- **Provided records**
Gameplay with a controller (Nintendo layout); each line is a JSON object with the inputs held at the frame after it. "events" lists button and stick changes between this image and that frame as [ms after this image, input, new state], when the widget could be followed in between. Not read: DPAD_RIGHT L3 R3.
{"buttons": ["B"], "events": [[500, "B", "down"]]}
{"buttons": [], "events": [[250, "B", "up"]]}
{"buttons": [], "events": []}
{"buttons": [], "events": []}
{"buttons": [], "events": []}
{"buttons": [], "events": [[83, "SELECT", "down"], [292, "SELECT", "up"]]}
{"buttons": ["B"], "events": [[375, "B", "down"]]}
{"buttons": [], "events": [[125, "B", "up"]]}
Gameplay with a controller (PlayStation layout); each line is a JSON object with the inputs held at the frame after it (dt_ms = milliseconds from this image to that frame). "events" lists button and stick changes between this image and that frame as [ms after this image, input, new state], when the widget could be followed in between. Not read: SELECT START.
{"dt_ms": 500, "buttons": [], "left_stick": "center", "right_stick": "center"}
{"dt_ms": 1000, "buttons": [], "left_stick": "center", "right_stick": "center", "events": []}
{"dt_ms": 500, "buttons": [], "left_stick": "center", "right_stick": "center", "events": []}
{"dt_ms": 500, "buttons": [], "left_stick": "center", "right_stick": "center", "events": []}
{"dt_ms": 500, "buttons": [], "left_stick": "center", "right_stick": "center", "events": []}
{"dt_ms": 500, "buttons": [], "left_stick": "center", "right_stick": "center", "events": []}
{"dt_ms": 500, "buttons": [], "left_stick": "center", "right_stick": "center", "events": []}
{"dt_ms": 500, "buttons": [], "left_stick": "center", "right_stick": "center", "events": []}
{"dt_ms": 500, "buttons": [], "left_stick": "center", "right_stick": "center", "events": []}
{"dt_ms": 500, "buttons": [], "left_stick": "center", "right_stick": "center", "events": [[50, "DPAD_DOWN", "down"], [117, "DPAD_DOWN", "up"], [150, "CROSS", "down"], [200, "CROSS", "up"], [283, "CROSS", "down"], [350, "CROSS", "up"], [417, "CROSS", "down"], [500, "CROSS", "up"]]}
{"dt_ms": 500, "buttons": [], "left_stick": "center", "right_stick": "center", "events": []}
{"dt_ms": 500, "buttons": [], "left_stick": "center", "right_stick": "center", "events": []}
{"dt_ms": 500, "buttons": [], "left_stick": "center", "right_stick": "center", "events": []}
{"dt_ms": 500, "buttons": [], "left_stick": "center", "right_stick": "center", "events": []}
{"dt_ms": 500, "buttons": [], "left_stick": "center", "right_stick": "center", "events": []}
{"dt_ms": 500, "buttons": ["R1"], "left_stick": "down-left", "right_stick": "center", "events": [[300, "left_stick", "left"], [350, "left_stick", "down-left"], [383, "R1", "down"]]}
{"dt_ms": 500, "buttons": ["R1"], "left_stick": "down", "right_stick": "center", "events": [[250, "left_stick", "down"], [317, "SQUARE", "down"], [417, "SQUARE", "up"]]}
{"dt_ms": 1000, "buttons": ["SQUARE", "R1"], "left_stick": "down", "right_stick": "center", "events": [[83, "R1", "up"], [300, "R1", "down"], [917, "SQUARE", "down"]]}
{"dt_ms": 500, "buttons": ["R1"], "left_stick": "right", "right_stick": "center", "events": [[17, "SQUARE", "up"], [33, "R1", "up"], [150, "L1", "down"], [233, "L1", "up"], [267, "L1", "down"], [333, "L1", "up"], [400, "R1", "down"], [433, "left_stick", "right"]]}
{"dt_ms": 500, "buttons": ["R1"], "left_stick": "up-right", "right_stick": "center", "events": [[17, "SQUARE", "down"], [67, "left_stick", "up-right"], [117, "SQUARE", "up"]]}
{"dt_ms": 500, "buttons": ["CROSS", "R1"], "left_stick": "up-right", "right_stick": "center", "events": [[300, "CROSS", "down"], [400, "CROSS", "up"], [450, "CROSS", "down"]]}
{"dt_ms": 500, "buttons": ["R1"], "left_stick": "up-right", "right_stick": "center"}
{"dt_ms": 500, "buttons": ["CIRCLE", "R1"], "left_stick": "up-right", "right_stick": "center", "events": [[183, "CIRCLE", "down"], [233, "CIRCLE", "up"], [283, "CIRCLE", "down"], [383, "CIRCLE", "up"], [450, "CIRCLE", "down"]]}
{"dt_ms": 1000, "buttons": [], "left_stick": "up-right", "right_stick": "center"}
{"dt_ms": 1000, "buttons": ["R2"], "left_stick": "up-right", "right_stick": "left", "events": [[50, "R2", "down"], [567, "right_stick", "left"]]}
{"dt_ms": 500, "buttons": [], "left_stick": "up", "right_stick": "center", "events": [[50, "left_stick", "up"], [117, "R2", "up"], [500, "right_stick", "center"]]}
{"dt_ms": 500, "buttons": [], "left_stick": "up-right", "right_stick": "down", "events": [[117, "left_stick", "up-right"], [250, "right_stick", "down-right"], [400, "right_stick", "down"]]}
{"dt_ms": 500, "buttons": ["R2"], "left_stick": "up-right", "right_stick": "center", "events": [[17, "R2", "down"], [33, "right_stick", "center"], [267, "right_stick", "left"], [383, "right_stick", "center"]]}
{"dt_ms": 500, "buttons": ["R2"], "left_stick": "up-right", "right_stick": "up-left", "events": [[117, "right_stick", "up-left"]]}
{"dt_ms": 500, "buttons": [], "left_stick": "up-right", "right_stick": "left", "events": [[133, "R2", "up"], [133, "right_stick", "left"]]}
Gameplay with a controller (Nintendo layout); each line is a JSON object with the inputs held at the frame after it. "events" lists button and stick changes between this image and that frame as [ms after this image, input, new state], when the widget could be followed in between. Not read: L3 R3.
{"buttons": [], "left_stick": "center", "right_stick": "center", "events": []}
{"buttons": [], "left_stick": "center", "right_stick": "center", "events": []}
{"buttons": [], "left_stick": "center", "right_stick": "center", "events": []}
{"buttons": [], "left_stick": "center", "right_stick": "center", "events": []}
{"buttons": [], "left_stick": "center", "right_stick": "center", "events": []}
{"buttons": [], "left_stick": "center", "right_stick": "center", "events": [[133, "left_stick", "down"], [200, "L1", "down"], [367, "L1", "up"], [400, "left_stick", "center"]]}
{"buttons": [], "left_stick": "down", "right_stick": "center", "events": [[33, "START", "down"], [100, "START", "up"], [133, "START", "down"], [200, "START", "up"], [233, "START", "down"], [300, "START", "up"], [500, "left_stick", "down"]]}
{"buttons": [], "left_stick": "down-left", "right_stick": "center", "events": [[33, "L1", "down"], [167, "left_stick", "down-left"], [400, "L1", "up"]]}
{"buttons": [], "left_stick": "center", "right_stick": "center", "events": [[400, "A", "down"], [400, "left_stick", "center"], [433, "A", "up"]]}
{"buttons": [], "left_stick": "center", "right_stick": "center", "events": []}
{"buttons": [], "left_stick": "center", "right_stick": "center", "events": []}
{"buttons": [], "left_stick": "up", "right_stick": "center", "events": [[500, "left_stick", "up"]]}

- **What to do**
Each record above has to be printed again, word for word.

- **Written response**
Gameplay with a controller (Nintendo layout); each line is a JSON object with the inputs held at the frame after it. "events" lists button and stick changes between this image and that frame as [ms after this image, input, new state], when the widget could be followed in between. Not read: DPAD_RIGHT L3 R3.
{"buttons": ["B"], "events": [[500, "B", "down"]]}
{"buttons": [], "events": [[250, "B", "up"]]}
{"buttons": [], "events": []}
{"buttons": [], "events": []}
{"buttons": [], "events": []}
{"buttons": [], "events": [[83, "SELECT", "down"], [292, "SELECT", "up"]]}
{"buttons": ["B"], "events": [[375, "B", "down"]]}
{"buttons": [], "events": [[125, "B", "up"]]}
Gameplay with a controller (PlayStation layout); each line is a JSON object with the inputs held at the frame after it (dt_ms = milliseconds from this image to that frame). "events" lists button and stick changes between this image and that frame as [ms after this image, input, new state], when the widget could be followed in between. Not read: SELECT START.
{"dt_ms": 500, "buttons": [], "left_stick": "center", "right_stick": "center"}
{"dt_ms": 1000, "buttons": [], "left_stick": "center", "right_stick": "center", "events": []}
{"dt_ms": 500, "buttons": [], "left_stick": "center", "right_stick": "center", "events": []}
{"dt_ms": 500, "buttons": [], "left_stick": "center", "right_stick": "center", "events": []}
{"dt_ms": 500, "buttons": [], "left_stick": "center", "right_stick": "center", "events": []}
{"dt_ms": 500, "buttons": [], "left_stick": "center", "right_stick": "center", "events": []}
{"dt_ms": 500, "buttons": [], "left_stick": "center", "right_stick": "center", "events": []}
{"dt_ms": 500, "buttons": [], "left_stick": "center", "right_stick": "center", "events": []}
{"dt_ms": 500, "buttons": [], "left_stick": "center", "right_stick": "center", "events": []}
{"dt_ms": 500, "buttons": [], "left_stick": "center", "right_stick": "center", "events": [[50, "DPAD_DOWN", "down"], [117, "DPAD_DOWN", "up"], [150, "CROSS", "down"], [200, "CROSS", "up"], [283, "CROSS", "down"], [350, "CROSS", "up"], [417, "CROSS", "down"], [500, "CROSS", "up"]]}
{"dt_ms": 500, "buttons": [], "left_stick": "center", "right_stick": "center", "events": []}
{"dt_ms": 500, "buttons": [], "left_stick": "center", "right_stick": "center", "events": []}
{"dt_ms": 500, "buttons": [], "left_stick": "center", "right_stick": "center", "events": []}
{"dt_ms": 500, "buttons": [], "left_stick": "center", "right_stick": "center", "events": []}
{"dt_ms": 500, "buttons": [], "left_stick": "center", "right_stick": "center", "events": []}
{"dt_ms": 500, "buttons": ["R1"], "left_stick": "down-left", "right_stick": "center", "events": [[300, "left_stick", "left"], [350, "left_stick", "down-left"], [383, "R1", "down"]]}
{"dt_ms": 500, "buttons": ["R1"], "left_stick": "down", "right_stick": "center", "events": [[250, "left_stick", "down"], [317, "SQUARE", "down"], [417, "SQUARE", "up"]]}
{"dt_ms": 1000, "buttons": ["SQUARE", "R1"], "left_stick": "down", "right_stick": "center", "events": [[83, "R1", "up"], [300, "R1", "down"], [917, "SQUARE", "down"]]}
{"dt_ms": 500, "buttons": ["R1"], "left_stick": "right", "right_stick": "center", "events": [[17, "SQUARE", "up"], [33, "R1", "up"], [150, "L1", "down"], [233, "L1", "up"], [267, "L1", "down"], [333, "L1", "up"], [400, "R1", "down"], [433, "left_stick", "right"]]}
{"dt_ms": 500, "buttons": ["R1"], "left_stick": "up-right", "right_stick": "center", "events": [[17, "SQUARE", "down"], [67, "left_stick", "up-right"], [117, "SQUARE", "up"]]}
{"dt_ms": 500, "buttons": ["CROSS", "R1"], "left_stick": "up-right", "right_stick": "center", "events": [[300, "CROSS", "down"], [400, "CROSS", "up"], [450, "CROSS", "down"]]}
{"dt_ms": 500, "buttons": ["R1"], "left_stick": "up-right", "right_stick": "center"}
{"dt_ms": 500, "buttons": ["CIRCLE", "R1"], "left_stick": "up-right", "right_stick": "center", "events": [[183, "CIRCLE", "down"], [233, "CIRCLE", "up"], [283, "CIRCLE", "down"], [383, "CIRCLE", "up"], [450, "CIRCLE", "down"]]}
{"dt_ms": 1000, "buttons": [], "left_stick": "up-right", "right_stick": "center"}
{"dt_ms": 1000, "buttons": ["R2"], "left_stick": "up-right", "right_stick": "left", "events": [[50, "R2", "down"], [567, "right_stick", "left"]]}
{"dt_ms": 500, "buttons": [], "left_stick": "up", "right_stick": "center", "events": [[50, "left_stick", "up"], [117, "R2", "up"], [500, "right_stick", "center"]]}
{"dt_ms": 500, "buttons": [], "left_stick": "up-right", "right_stick": "down", "events": [[117, "left_stick", "up-right"], [250, "right_stick", "down-right"], [400, "right_stick", "down"]]}
{"dt_ms": 500, "buttons": ["R2"], "left_stick": "up-right", "right_stick": "center", "events": [[17, "R2", "down"], [33, "right_stick", "center"], [267, "right_stick", "left"], [383, "right_stick", "center"]]}
{"dt_ms": 500, "buttons": ["R2"], "left_stick": "up-right", "right_stick": "up-left", "events": [[117, "right_stick", "up-left"]]}
{"dt_ms": 500, "buttons": [], "left_stick": "up-right", "right_stick": "left", "events": [[133, "R2", "up"], [133, "right_stick", "left"]]}
Gameplay with a controller (Nintendo layout); each line is a JSON object with the inputs held at the frame after it. "events" lists button and stick changes between this image and that frame as [ms after this image, input, new state], when the widget could be followed in between. Not read: L3 R3.
{"buttons": [], "left_stick": "center", "right_stick": "center", "events": []}
{"buttons": [], "left_stick": "center", "right_stick": "center", "events": []}
{"buttons": [], "left_stick": "center", "right_stick": "center", "events": []}
{"buttons": [], "left_stick": "center", "right_stick": "center", "events": []}
{"buttons": [], "left_stick": "center", "right_stick": "center", "events": []}
{"buttons": [], "left_stick": "center", "right_stick": "center", "events": [[133, "left_stick", "down"], [200, "L1", "down"], [367, "L1", "up"], [400, "left_stick", "center"]]}
{"buttons": [], "left_stick": "down", "right_stick": "center", "events": [[33, "START", "down"], [100, "START", "up"], [133, "START", "down"], [200, "START", "up"], [233, "START", "down"], [300, "START", "up"], [500, "left_stick", "down"]]}
{"buttons": [], "left_stick": "down-left", "right_stick": "center", "events": [[33, "L1", "down"], [167, "left_stick", "down-left"], [400, "L1", "up"]]}
{"buttons": [], "left_stick": "center", "right_stick": "center", "events": [[400, "A", "down"], [400, "left_stick", "center"], [433, "A", "up"]]}
{"buttons": [], "left_stick": "center", "right_stick": "center", "events": []}
{"buttons": [], "left_stick": "center", "right_stick": "center", "events": []}
{"buttons": [], "left_stick": "up", "right_stick": "center", "events": [[500, "left_stick", "up"]]}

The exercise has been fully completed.